Tuesday, April 28, 2009

Malaysian real estate market shrinks in 4th quarter

Taken from a great Malaysian Blog i.e. Malaysia-Finance Blogspot as commented by Chong Jin Hun on 22 April 2009 that is worth reading...

The latest findings by Malaysia’s Valuation and Property Services Department (JPPH) did not come as a surprise, considering that the man in the street has been fed scores of less-than-optimistic updates on the nation’s real estate fraternity in recent months.

These days, it is not unusual to read or hear about local developers embarking on marketing initiatives to sustain sales.

This comes against a backdrop of rising unemployment and tighter financing policies which have hurt consumers’ purchasing ability. Waning demand aside, the massive supply of properties from aggressive launches in previous years has also aggravated the ongoing downcycle in the local property sector.

In a nutshell, while JPPH’s latest property market report for 2008 was preceded by a slew of other industry updates, findings by the real estate arm of the Finance Ministry has to a certain extent added clarity on the nation’s real estate sector dynamics against the broader landscape.

The key message, as JPPH director-general of valuation Datuk Abdullah Thalith Md Thani puts it, is that the real estate industry is facing a rough patch in 2009. 

Following three quarters of consecutive growth in 2008, the home property market registered a decline of 17.8% and 20% in transaction volume and value in the fourth quarter compared to the previous quarter.

“On the whole, the property market looks set on the path of moderation in 2009 with prices and rentals correcting, and construction activities easing slightly. 

“However, it is unlikely that prices and rentals will plunge in the coming year,” Abdullah Thalith told reporters here on April 21 at the launch of the department’s latest property market report by Deputy Finance Minister II Datuk Chor Chee Heung.

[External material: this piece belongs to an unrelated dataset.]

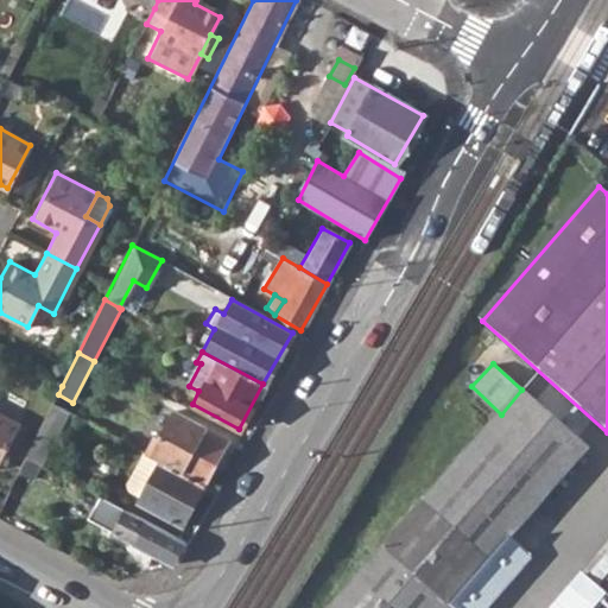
[(589,449),(521,390),(501,415),(329,607),(455,607),(453,605),(589,449)]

Abdullah Thalith said construction activities would continue, although at a slower pace, as builders capitalised on cheaper construction materials and ample supply of labour. However, demand for real estate may decrease as potential buyers adopt a wait-and-see attitude. 

“We must look at all the indicators. Perhaps, it is industrial (properties),” said Abdullah Thalith, when asked which real estate sub-sectors would be vulnerable in the ongoing downturn.

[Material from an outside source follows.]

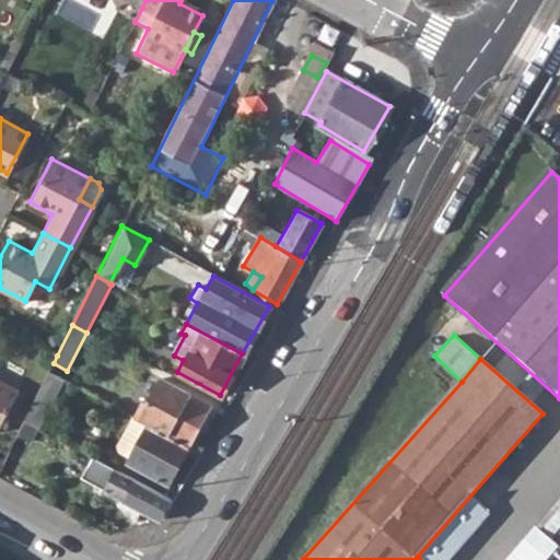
[(48,373),(24,422),(36,429),(37,430),(62,381),(48,373)]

According to JPPH’s latest property market report, the country’s real estate transactions in 2008 registered an annual increase of 9.9% to 340,240 deals from 309,455 in the previous year. Transaction value rose 14.5% to RM88.34 billion from RM77.14 billion.

The growth in transaction volume was led by agriculture land and commercial properties, while the rise in transaction value was spurred by development land and agriculture real estate.

Residential properties made up the bulk or 63.7% of total volume and 46.8% of transaction value. All states registered an increase in volume except for Putrajaya, Kelantan and Melaka. 

The decline in the primary market is worth noting. According to JPPH, the number of newly launched houses fell 7.3% to 48,830 units in 2008 from 52,664 in 2007 while residential property overhang rose 9.1% to 26,029 from 23,866 units.

Analysts have raised the red flag on the Malaysian real estate sector. 

OSK Research Sdn Bhd analyst Mervin Chow said the local sector, already embroiled in a supply cycle which could last beyond 2009, would not be able to effectively absorb the incoming supply of properties at existing valuations.

“This will exert immense downward pressure on rental rates and real estate prices. The correction in the sector is likely to bottom only in 2010, if not later, until market prices find a new equilibrium at the lower levels,” Chow wrote in a report last month.